Elderly victimisation, although globally recognised as a violation of human rights, remains a hidden form of inter-family conflict in many societies. The estimate of the global prevalence of elder mistreatment is 10 per cent (WHO, 2015); some studies also show that estimates in community settings from Finland, Canada, the United States of America, the United Kingdom and the Netherlands range from 4-6 per cent.

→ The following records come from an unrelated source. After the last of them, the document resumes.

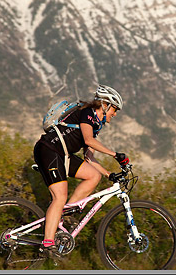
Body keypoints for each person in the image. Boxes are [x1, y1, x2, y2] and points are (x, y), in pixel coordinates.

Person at [33, 84, 129, 258]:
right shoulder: (87, 113)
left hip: (62, 154)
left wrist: (110, 174)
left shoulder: (96, 125)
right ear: (105, 105)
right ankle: (47, 244)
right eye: (114, 109)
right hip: (49, 149)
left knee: (94, 176)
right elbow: (88, 140)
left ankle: (64, 214)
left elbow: (89, 158)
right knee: (60, 196)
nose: (115, 114)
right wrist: (115, 155)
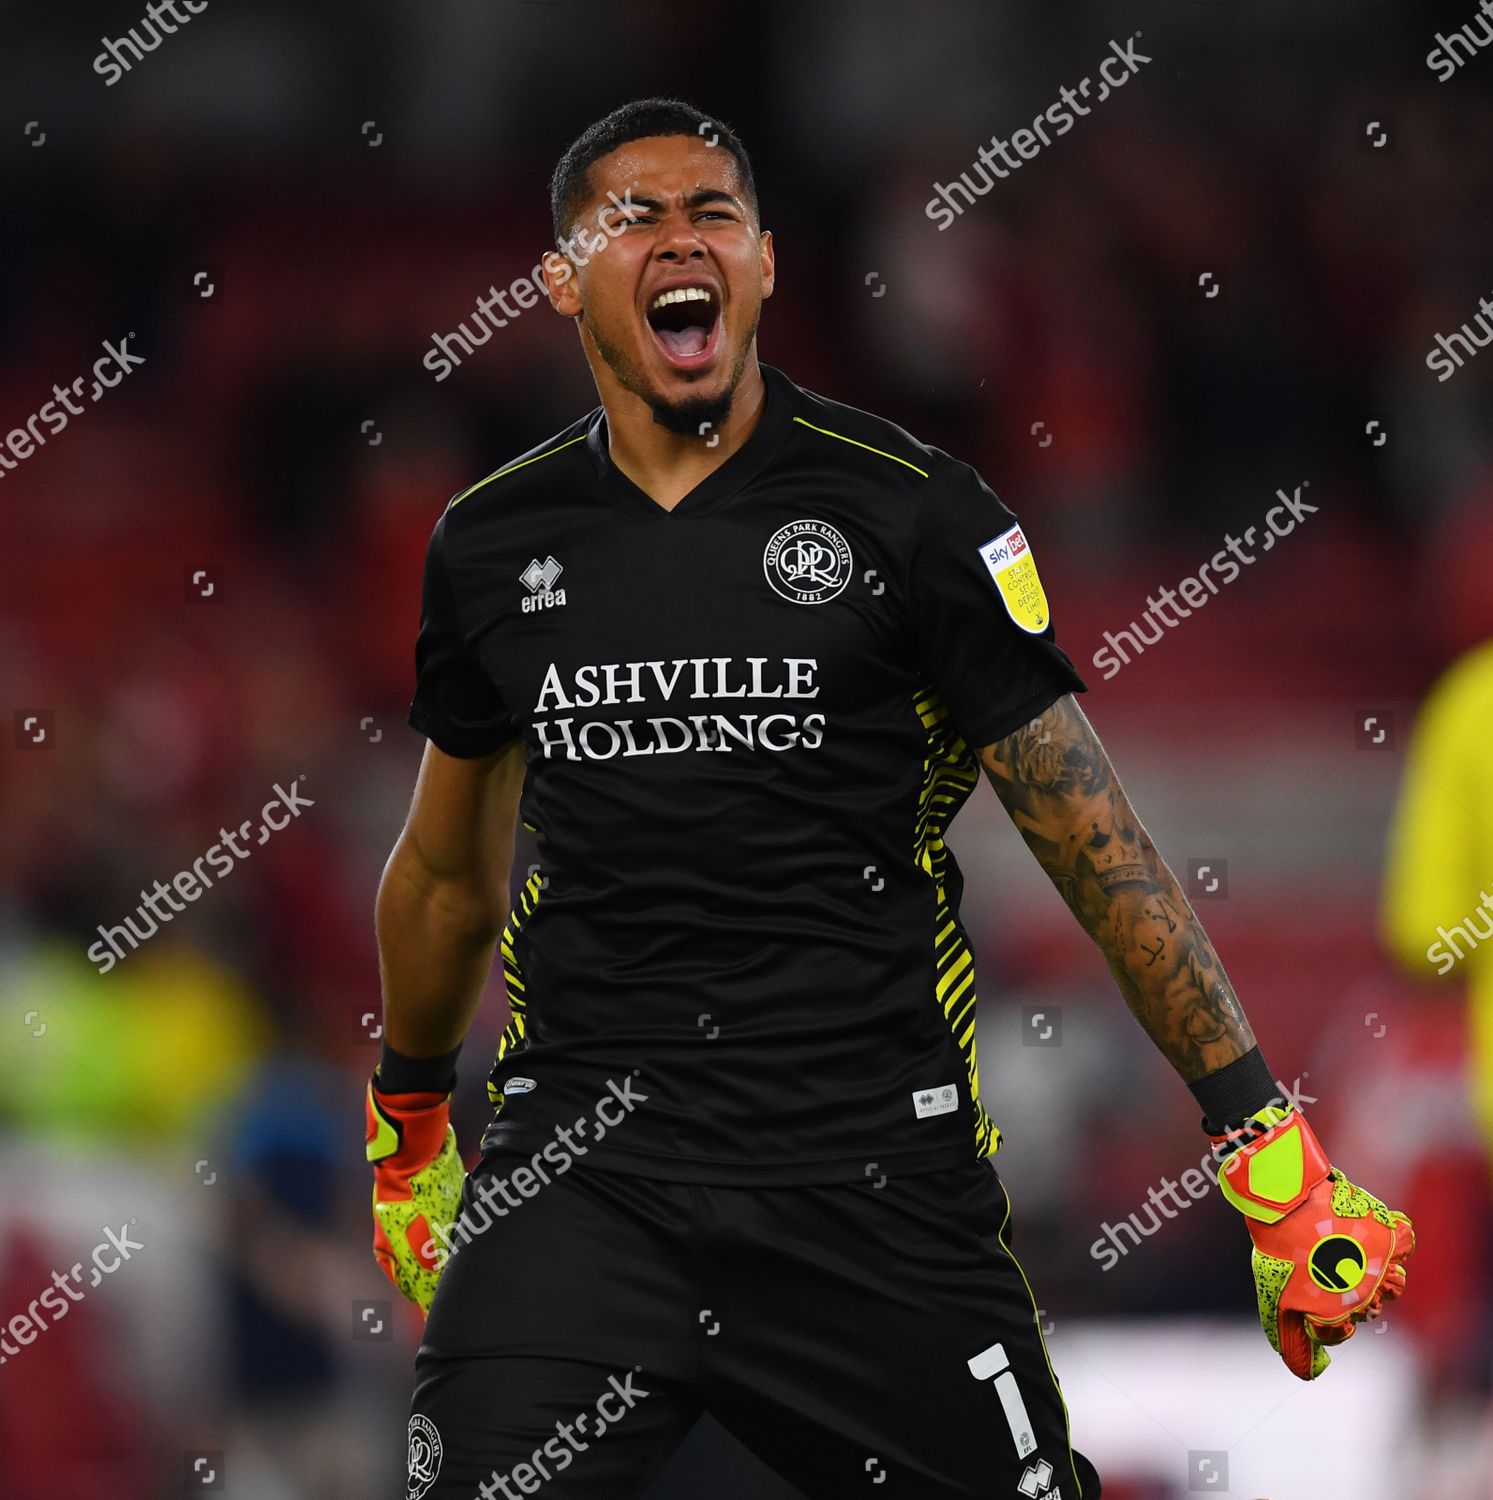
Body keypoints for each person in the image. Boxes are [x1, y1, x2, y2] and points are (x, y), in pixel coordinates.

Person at [366, 98, 1414, 1500]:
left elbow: (1092, 843)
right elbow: (445, 876)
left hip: (863, 1186)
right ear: (563, 278)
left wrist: (1259, 1145)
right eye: (635, 218)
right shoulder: (492, 543)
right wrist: (411, 1129)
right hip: (583, 1184)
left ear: (765, 263)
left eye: (713, 214)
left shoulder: (912, 512)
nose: (682, 243)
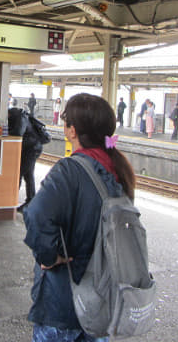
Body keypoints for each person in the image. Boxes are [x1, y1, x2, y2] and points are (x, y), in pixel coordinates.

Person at [23, 93, 136, 342]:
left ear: (72, 130)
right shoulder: (119, 170)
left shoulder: (69, 170)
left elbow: (35, 215)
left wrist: (50, 257)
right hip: (104, 300)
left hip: (65, 299)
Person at [8, 104, 44, 213]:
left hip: (32, 149)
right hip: (29, 148)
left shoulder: (21, 118)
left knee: (20, 173)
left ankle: (13, 201)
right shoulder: (19, 117)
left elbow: (19, 132)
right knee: (28, 175)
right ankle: (30, 201)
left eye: (8, 116)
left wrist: (8, 132)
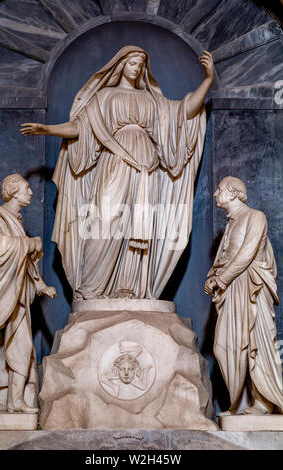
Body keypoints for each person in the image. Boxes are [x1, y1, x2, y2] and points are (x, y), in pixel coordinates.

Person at [20, 45, 214, 300]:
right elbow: (80, 127)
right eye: (133, 63)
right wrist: (47, 129)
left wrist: (209, 79)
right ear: (121, 64)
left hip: (147, 169)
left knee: (140, 223)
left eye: (142, 65)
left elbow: (185, 111)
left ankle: (131, 289)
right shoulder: (104, 97)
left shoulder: (152, 100)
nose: (138, 69)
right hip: (115, 162)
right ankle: (90, 288)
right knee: (105, 221)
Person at [205, 176, 283, 415]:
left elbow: (247, 253)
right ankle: (239, 403)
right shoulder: (231, 223)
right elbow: (224, 258)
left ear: (233, 192)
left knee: (254, 343)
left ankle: (263, 403)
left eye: (219, 190)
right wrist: (213, 277)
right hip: (232, 289)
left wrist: (221, 279)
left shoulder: (255, 217)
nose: (215, 194)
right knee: (223, 346)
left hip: (251, 287)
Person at [0, 174, 56, 413]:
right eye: (27, 188)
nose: (31, 193)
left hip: (20, 294)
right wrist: (30, 243)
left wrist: (40, 285)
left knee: (23, 347)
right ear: (13, 190)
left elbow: (25, 265)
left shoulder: (18, 221)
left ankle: (15, 401)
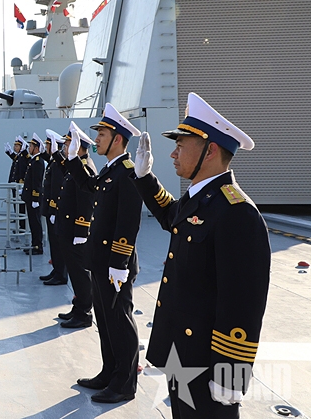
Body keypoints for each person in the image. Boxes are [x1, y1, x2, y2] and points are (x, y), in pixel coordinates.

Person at [131, 93, 270, 418]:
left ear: (211, 150)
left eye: (182, 145)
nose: (173, 153)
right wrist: (144, 179)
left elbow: (243, 307)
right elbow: (171, 215)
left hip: (209, 367)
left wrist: (230, 375)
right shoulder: (202, 200)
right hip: (183, 355)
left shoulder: (236, 212)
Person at [65, 103, 143, 404]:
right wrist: (72, 160)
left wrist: (120, 262)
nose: (96, 139)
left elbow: (128, 221)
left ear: (118, 139)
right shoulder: (110, 171)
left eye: (102, 134)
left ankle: (124, 383)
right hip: (100, 261)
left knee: (120, 321)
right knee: (106, 320)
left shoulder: (128, 173)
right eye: (97, 134)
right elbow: (88, 187)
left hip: (115, 263)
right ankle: (109, 372)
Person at [55, 123, 97, 324]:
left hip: (76, 231)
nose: (65, 148)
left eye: (69, 144)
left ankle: (84, 313)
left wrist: (81, 231)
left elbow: (87, 202)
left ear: (78, 147)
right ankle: (78, 305)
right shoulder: (76, 166)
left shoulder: (85, 167)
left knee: (80, 273)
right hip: (68, 229)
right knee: (74, 271)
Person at [39, 129, 67, 284]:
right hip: (50, 209)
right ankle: (56, 270)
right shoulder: (53, 162)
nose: (46, 148)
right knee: (53, 243)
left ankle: (61, 274)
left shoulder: (57, 164)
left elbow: (57, 187)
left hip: (55, 209)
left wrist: (54, 209)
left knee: (58, 244)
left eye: (48, 145)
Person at [21, 133, 46, 255]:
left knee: (36, 223)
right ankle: (34, 244)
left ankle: (38, 247)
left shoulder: (38, 162)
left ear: (36, 148)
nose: (29, 148)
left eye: (30, 146)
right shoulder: (33, 161)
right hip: (30, 197)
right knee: (32, 223)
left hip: (34, 199)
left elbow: (37, 181)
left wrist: (35, 198)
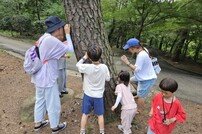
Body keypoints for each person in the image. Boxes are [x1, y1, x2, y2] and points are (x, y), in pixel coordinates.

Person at [31, 16, 73, 133]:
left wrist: (60, 55)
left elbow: (47, 54)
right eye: (62, 28)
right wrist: (68, 34)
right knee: (53, 102)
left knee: (40, 99)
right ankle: (55, 126)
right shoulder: (51, 40)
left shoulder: (43, 38)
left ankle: (38, 123)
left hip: (38, 75)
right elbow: (70, 49)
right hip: (47, 77)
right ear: (58, 28)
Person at [76, 46, 110, 134]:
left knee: (85, 114)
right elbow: (108, 79)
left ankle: (82, 131)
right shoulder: (104, 67)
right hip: (98, 96)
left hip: (88, 95)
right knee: (100, 115)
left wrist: (84, 57)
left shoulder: (87, 67)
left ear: (90, 57)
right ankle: (102, 132)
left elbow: (77, 65)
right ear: (100, 56)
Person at [121, 38, 157, 111]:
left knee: (141, 97)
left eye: (129, 49)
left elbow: (136, 69)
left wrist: (126, 62)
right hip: (143, 76)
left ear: (134, 48)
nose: (128, 50)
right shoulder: (143, 51)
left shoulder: (141, 55)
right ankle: (140, 92)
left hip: (146, 79)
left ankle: (139, 110)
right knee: (130, 81)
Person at [57, 33, 74, 98]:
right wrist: (65, 55)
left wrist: (67, 54)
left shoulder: (65, 42)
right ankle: (58, 91)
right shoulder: (55, 42)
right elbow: (55, 54)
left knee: (64, 76)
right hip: (58, 63)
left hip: (63, 62)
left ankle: (63, 89)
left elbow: (69, 50)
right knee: (59, 78)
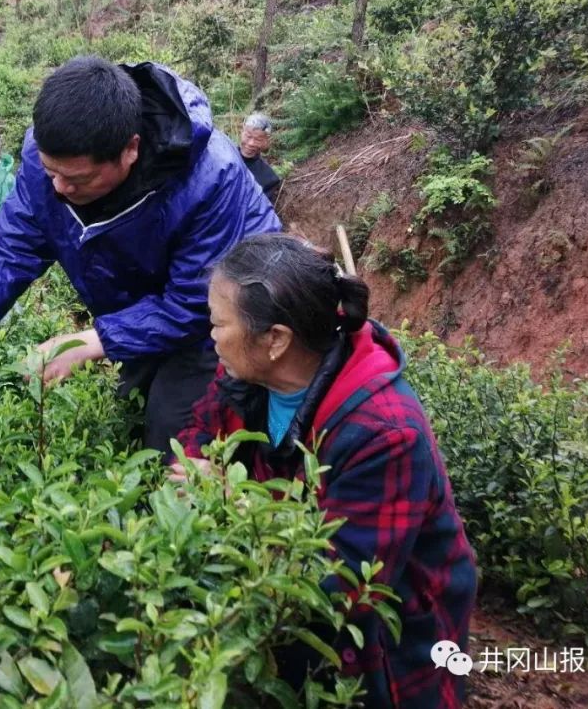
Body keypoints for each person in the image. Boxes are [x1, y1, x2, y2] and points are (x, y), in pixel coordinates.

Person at [0, 56, 282, 452]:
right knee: (124, 414)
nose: (58, 188)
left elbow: (195, 303)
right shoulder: (50, 156)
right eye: (51, 171)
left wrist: (89, 341)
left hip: (223, 323)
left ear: (130, 150)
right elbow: (12, 244)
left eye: (77, 179)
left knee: (175, 439)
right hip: (140, 297)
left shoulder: (209, 181)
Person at [172, 233, 476, 709]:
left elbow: (340, 584)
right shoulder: (244, 372)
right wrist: (191, 464)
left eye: (218, 324)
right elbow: (201, 431)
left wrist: (227, 502)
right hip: (280, 596)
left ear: (275, 340)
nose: (211, 335)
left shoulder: (385, 432)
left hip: (388, 644)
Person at [239, 112, 282, 206]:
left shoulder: (269, 178)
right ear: (241, 132)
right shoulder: (225, 155)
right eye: (248, 136)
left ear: (266, 141)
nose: (251, 143)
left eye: (258, 140)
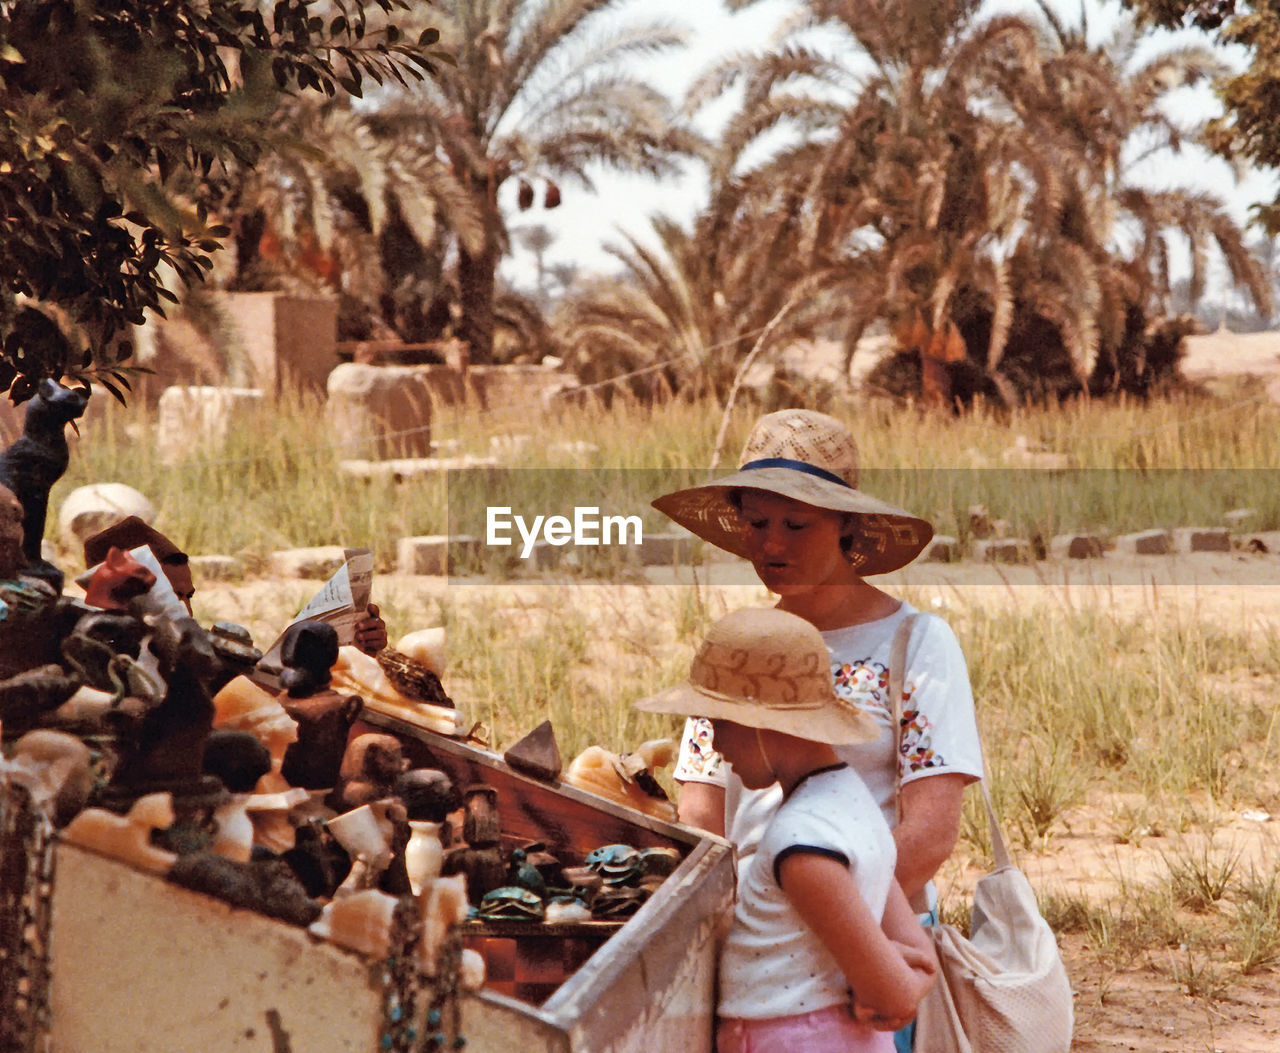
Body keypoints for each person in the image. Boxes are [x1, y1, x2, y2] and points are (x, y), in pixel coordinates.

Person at [652, 409, 983, 1050]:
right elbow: (701, 815)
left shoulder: (915, 643)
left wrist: (845, 937)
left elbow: (931, 830)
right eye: (757, 524)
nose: (773, 545)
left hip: (871, 955)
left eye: (797, 525)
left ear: (848, 524)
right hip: (752, 959)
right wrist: (745, 938)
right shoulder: (739, 647)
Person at [636, 606, 937, 1052]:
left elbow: (888, 994)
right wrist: (907, 979)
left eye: (720, 724)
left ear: (763, 720)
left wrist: (897, 990)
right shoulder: (855, 806)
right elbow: (919, 955)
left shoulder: (800, 845)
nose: (714, 745)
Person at [82, 516, 388, 655]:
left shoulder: (199, 647)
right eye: (173, 596)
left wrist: (357, 650)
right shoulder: (90, 654)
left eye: (188, 596)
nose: (186, 609)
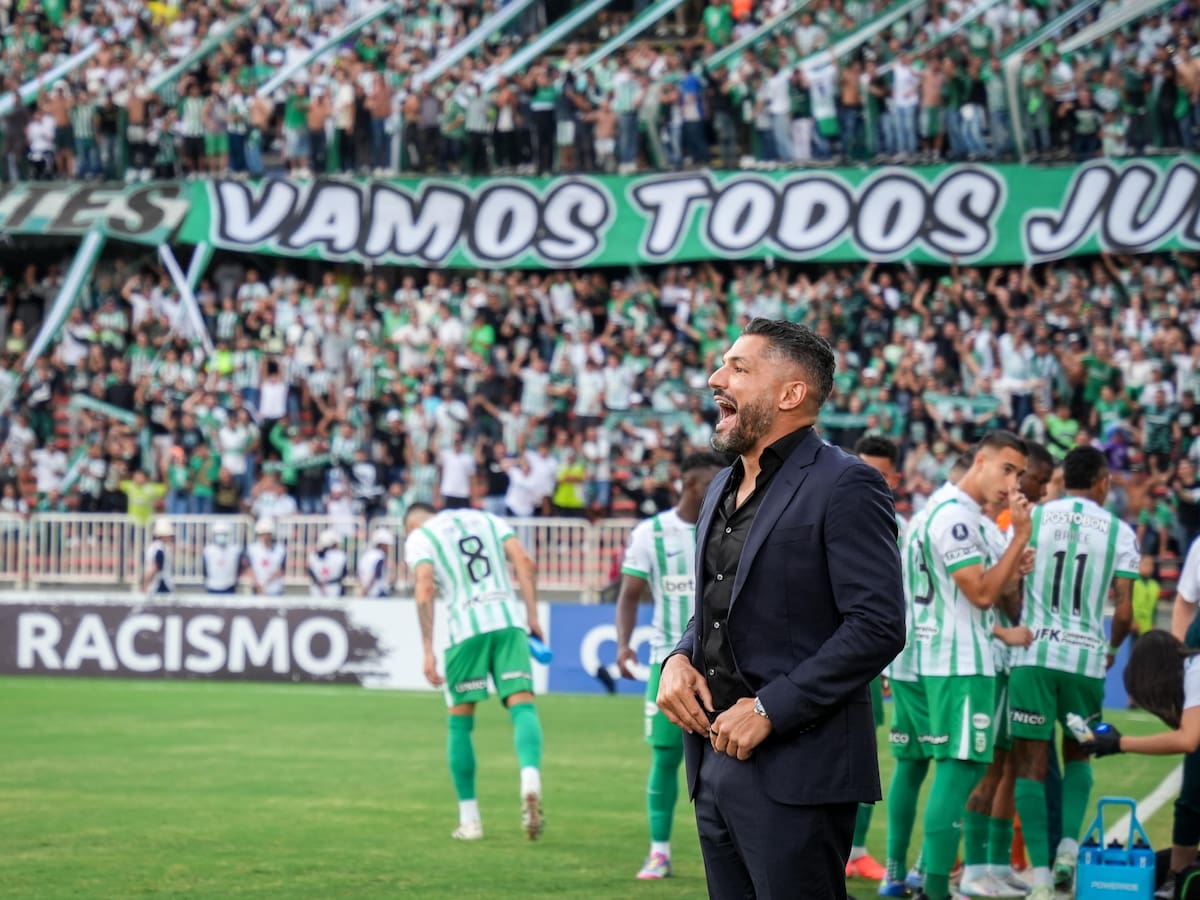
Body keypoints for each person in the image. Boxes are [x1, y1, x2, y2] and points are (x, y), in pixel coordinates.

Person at [654, 317, 906, 899]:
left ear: (791, 394)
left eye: (739, 368)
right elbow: (718, 606)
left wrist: (769, 708)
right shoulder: (718, 487)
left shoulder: (847, 484)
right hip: (713, 762)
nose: (717, 377)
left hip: (798, 769)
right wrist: (678, 657)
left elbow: (876, 626)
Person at [907, 431, 1033, 900]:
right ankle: (933, 886)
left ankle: (932, 881)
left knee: (959, 769)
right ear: (980, 462)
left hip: (950, 656)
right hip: (960, 659)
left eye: (1019, 473)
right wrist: (1020, 535)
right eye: (1007, 469)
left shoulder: (944, 511)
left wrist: (1012, 560)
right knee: (958, 771)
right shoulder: (956, 517)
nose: (1012, 482)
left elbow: (985, 588)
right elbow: (980, 594)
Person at [1008, 445, 1138, 900]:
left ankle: (1040, 879)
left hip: (1035, 654)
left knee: (1031, 765)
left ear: (1064, 479)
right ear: (1102, 482)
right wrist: (1112, 649)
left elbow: (1011, 581)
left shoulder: (1037, 517)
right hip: (1085, 660)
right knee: (1080, 752)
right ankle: (1067, 850)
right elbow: (1123, 610)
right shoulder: (1120, 531)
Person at [404, 502, 545, 842]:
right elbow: (525, 562)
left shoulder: (421, 536)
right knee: (521, 704)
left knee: (460, 722)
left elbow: (424, 585)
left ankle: (470, 820)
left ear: (412, 525)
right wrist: (532, 616)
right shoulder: (487, 519)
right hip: (507, 621)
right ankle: (530, 777)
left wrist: (426, 649)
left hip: (465, 629)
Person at [614, 451, 724, 880]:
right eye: (715, 481)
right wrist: (623, 645)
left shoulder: (727, 524)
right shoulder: (651, 533)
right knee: (664, 759)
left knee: (727, 762)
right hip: (667, 664)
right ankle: (658, 851)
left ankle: (733, 849)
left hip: (720, 665)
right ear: (693, 485)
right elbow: (628, 594)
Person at [881, 451, 976, 897]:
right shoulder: (958, 517)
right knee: (952, 763)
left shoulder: (916, 519)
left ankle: (894, 872)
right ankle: (926, 871)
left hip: (907, 655)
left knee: (910, 763)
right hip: (946, 657)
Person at [1085, 629, 1200, 899]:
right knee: (1161, 864)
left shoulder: (1195, 670)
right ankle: (1176, 880)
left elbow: (1187, 740)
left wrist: (1119, 743)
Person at [845, 434, 907, 885]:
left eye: (881, 471)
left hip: (868, 664)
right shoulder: (829, 508)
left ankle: (857, 852)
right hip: (825, 659)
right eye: (864, 466)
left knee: (863, 756)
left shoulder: (896, 523)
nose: (872, 477)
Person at [246, 518, 286, 596]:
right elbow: (249, 568)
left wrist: (266, 583)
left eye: (268, 533)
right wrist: (257, 584)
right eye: (263, 533)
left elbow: (281, 570)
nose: (265, 536)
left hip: (275, 589)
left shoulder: (280, 550)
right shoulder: (252, 549)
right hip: (257, 589)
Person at [202, 521, 244, 594]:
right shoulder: (208, 550)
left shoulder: (235, 550)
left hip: (229, 586)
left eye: (224, 534)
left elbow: (239, 567)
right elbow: (205, 570)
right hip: (212, 586)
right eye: (219, 534)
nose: (221, 536)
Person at [308, 529, 348, 598]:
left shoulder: (313, 556)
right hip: (334, 587)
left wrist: (321, 584)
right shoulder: (341, 556)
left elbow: (311, 573)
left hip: (317, 588)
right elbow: (343, 574)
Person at [143, 518, 176, 597]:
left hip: (158, 584)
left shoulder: (154, 547)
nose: (171, 537)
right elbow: (154, 567)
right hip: (160, 585)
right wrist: (145, 584)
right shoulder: (159, 549)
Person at [358, 527, 394, 598]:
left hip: (367, 591)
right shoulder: (380, 556)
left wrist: (363, 589)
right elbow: (376, 574)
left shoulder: (366, 555)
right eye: (387, 545)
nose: (389, 548)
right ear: (382, 544)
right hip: (377, 591)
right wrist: (366, 589)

The present study shows that the prevalence rate in Bangladesh is higher than that in developed countries since it found that all respondents had reportedly experienced abuse and neglect. In the cultural context of the country, sexual abuse was not pervasive, but the incidence of psychological abuse reached a point that no one considers this violence. Physical abuse mainly takes place in rural areas and among the urban poor class. A number of cultural and socio-economic factors are associated with elder abuse and neglect, such as ageism, poverty, modernisation and inheritance systems, devaluation of and lack of respect for older adults, as well as the lower socio-economic status of old people. There are some external and internal factors associated with elder mistreatment. Poor institutional mechanisms, inadequate security measures for them, breakdown of extended family systems and social perception about ageing are some external factors that trigger elder abuse and neglect in Bangladesh. Our social safety-net programmes are not adequate to ensure the security of people during their old age, which makes them dependent on others. We need to know the intensity of elderly abuse and neglect and to put them in planning under the national policy.